Task description: Beginning with the line that contains "Restriction of the", output each line below exactly through the last one, both included, and nothing else.

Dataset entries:

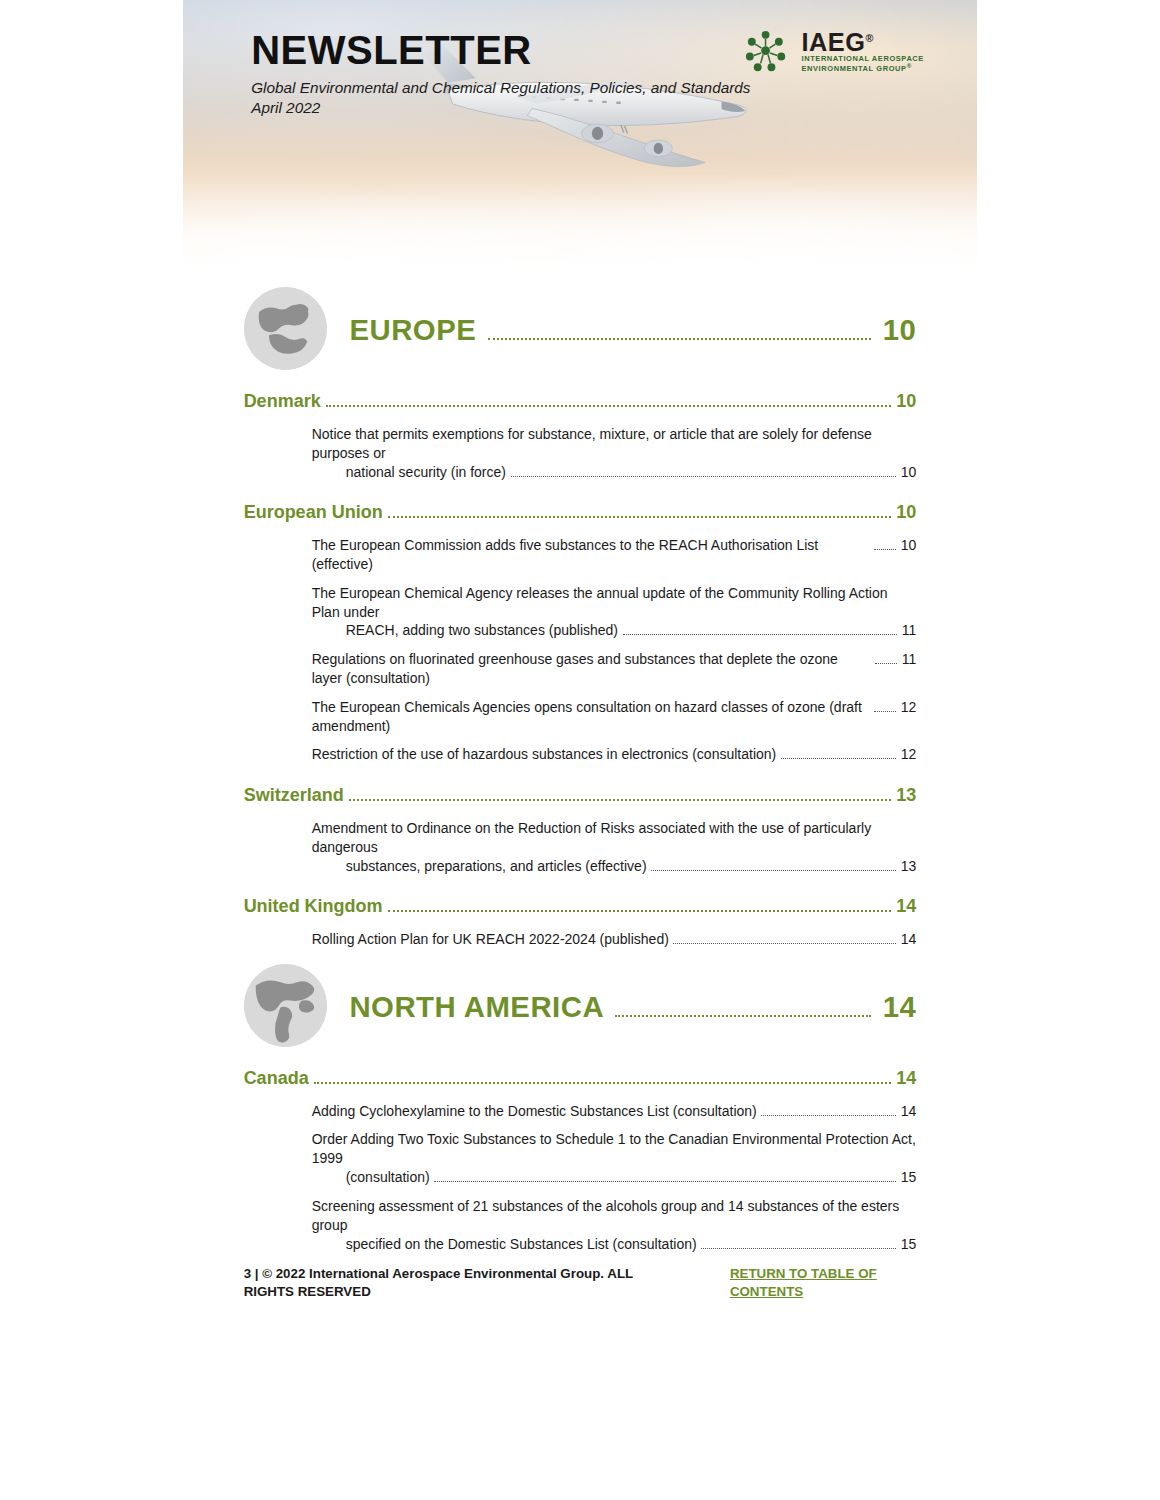NEWSLETTER
Global Environmental and Chemical Regulations, Policies, and Standards April 2022
IAEG®
International Aerospace Environmental Group®
EUROPE 10
Denmark 10
Notice that permits exemptions for substance, mixture, or article that are solely for defense purposes or
national security (in force) 10
European Union 10
The European Commission adds five substances to the REACH Authorisation List (effective) 10
The European Chemical Agency releases the annual update of the Community Rolling Action Plan under
REACH, adding two substances (published) 11
Regulations on fluorinated greenhouse gases and substances that deplete the ozone layer (consultation) 11
The European Chemicals Agencies opens consultation on hazard classes of ozone (draft amendment) 12
Restriction of the use of hazardous substances in electronics (consultation) 12
Switzerland 13
Amendment to Ordinance on the Reduction of Risks associated with the use of particularly dangerous
substances, preparations, and articles (effective) 13
United Kingdom 14
Rolling Action Plan for UK REACH 2022-2024 (published) 14
NORTH AMERICA 14
Canada 14
Adding Cyclohexylamine to the Domestic Substances List (consultation) 14
Order Adding Two Toxic Substances to Schedule 1 to the Canadian Environmental Protection Act, 1999
(consultation) 15
Screening assessment of 21 substances of the alcohols group and 14 substances of the esters group
specified on the Domestic Substances List (consultation) 15
3 | © 2022 International Aerospace Environmental Group. ALL RIGHTS RESERVED
RETURN TO TABLE OF CONTENTS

Result for this exercise:
Restriction of the use of hazardous substances in electronics (consultation) 12
Switzerland 13
Amendment to Ordinance on the Reduction of Risks associated with the use of particularly dangerous
substances, preparations, and articles (effective) 13
United Kingdom 14
Rolling Action Plan for UK REACH 2022-2024 (published) 14
NORTH AMERICA 14
Canada 14
Adding Cyclohexylamine to the Domestic Substances List (consultation) 14
Order Adding Two Toxic Substances to Schedule 1 to the Canadian Environmental Protection Act, 1999
(consultation) 15
Screening assessment of 21 substances of the alcohols group and 14 substances of the esters group
specified on the Domestic Substances List (consultation) 15
3 | © 2022 International Aerospace Environmental Group. ALL RIGHTS RESERVED
RETURN TO TABLE OF CONTENTS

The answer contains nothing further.